According to plaintiff Monique Perez, she received “virtually daily incessant calls” to her cell phone from GM’s financing arm beginning in late 2013. But the calls were not even intended for Perez, she claimed – the defendant was seeking repayment of an alleged debt owed by a person named “Melanie.”

Perez, who alleged she never provided GM with her cell phone number, said the calls not only violated her privacy, but also reduced her cell phone minutes and increased her charges. Further, the calls were made with an automatic telephone dialing system as defined by the TCPA, she said, and were sometimes made multiple times in a single day.

“The TCPA was designed to prevent calls and text messages like [those from GM], and to protect the privacy of citizens like Plaintiff,” according to Perez’s complaint.

The suit, filed in California federal court, also claims that she was not the only person to receive such calls. The complaint seeks to certify a nationwide class of recipients within a four-year period, with Perez estimating a potential class of “thousands, if not more.” Perez also requests injunctive relief and statutory damages up to $1,500 per violation.
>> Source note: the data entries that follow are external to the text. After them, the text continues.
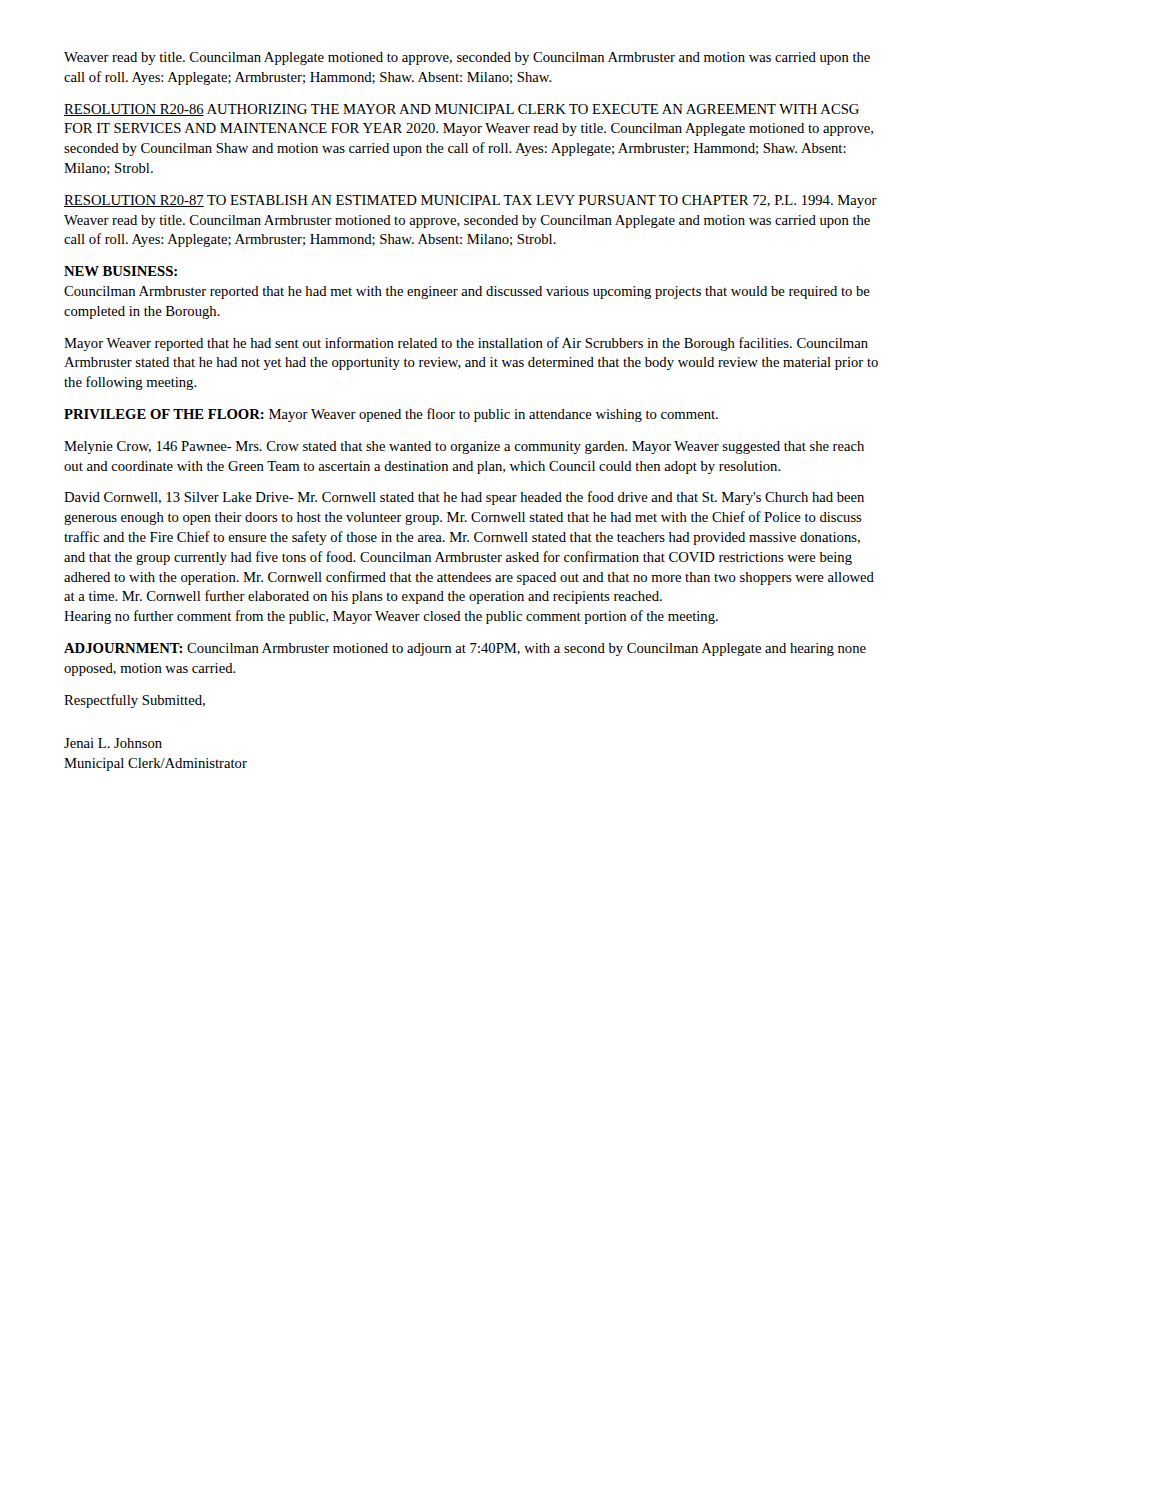Weaver read by title. Councilman Applegate motioned to approve, seconded by Councilman Armbruster and motion was carried upon the call of roll. Ayes: Applegate; Armbruster; Hammond; Shaw. Absent: Milano; Shaw.
RESOLUTION R20-86 AUTHORIZING THE MAYOR AND MUNICIPAL CLERK TO EXECUTE AN AGREEMENT WITH ACSG FOR IT SERVICES AND MAINTENANCE FOR YEAR 2020. Mayor Weaver read by title. Councilman Applegate motioned to approve, seconded by Councilman Shaw and motion was carried upon the call of roll. Ayes: Applegate; Armbruster; Hammond; Shaw. Absent: Milano; Strobl.
RESOLUTION R20-87 TO ESTABLISH AN ESTIMATED MUNICIPAL TAX LEVY PURSUANT TO CHAPTER 72, P.L. 1994. Mayor Weaver read by title. Councilman Armbruster motioned to approve, seconded by Councilman Applegate and motion was carried upon the call of roll. Ayes: Applegate; Armbruster; Hammond; Shaw. Absent: Milano; Strobl.
NEW BUSINESS:
Councilman Armbruster reported that he had met with the engineer and discussed various upcoming projects that would be required to be completed in the Borough.
Mayor Weaver reported that he had sent out information related to the installation of Air Scrubbers in the Borough facilities. Councilman Armbruster stated that he had not yet had the opportunity to review, and it was determined that the body would review the material prior to the following meeting.
PRIVILEGE OF THE FLOOR: Mayor Weaver opened the floor to public in attendance wishing to comment.
Melynie Crow, 146 Pawnee- Mrs. Crow stated that she wanted to organize a community garden. Mayor Weaver suggested that she reach out and coordinate with the Green Team to ascertain a destination and plan, which Council could then adopt by resolution.
David Cornwell, 13 Silver Lake Drive- Mr. Cornwell stated that he had spear headed the food drive and that St. Mary's Church had been generous enough to open their doors to host the volunteer group. Mr. Cornwell stated that he had met with the Chief of Police to discuss traffic and the Fire Chief to ensure the safety of those in the area. Mr. Cornwell stated that the teachers had provided massive donations, and that the group currently had five tons of food. Councilman Armbruster asked for confirmation that COVID restrictions were being adhered to with the operation. Mr. Cornwell confirmed that the attendees are spaced out and that no more than two shoppers were allowed at a time. Mr. Cornwell further elaborated on his plans to expand the operation and recipients reached.
Hearing no further comment from the public, Mayor Weaver closed the public comment portion of the meeting.
ADJOURNMENT: Councilman Armbruster motioned to adjourn at 7:40PM, with a second by Councilman Applegate and hearing none opposed, motion was carried.
Respectfully Submitted,
Jenai L. Johnson
Municipal Clerk/Administrator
To read the complaint in Perez v. General Motors Financial, click here.

Why it matters: Another day, another TCPA class action. While the cases continue to mount, companies should be aware of the litigation potential and must ensure compliance with the TCPA to avoid a possible suit. Since the allegedly violative calls in this case appear to have been intended for another person, GM might have been calling a person from whom it obtained consent to call for the debt, but whose number was subsequently re-assigned to the plaintiff. As reported in other cases, the TCPA is a strict liability statute, and as such, a call to a person who has not previously consented will likely result in liability, even when innocently sent.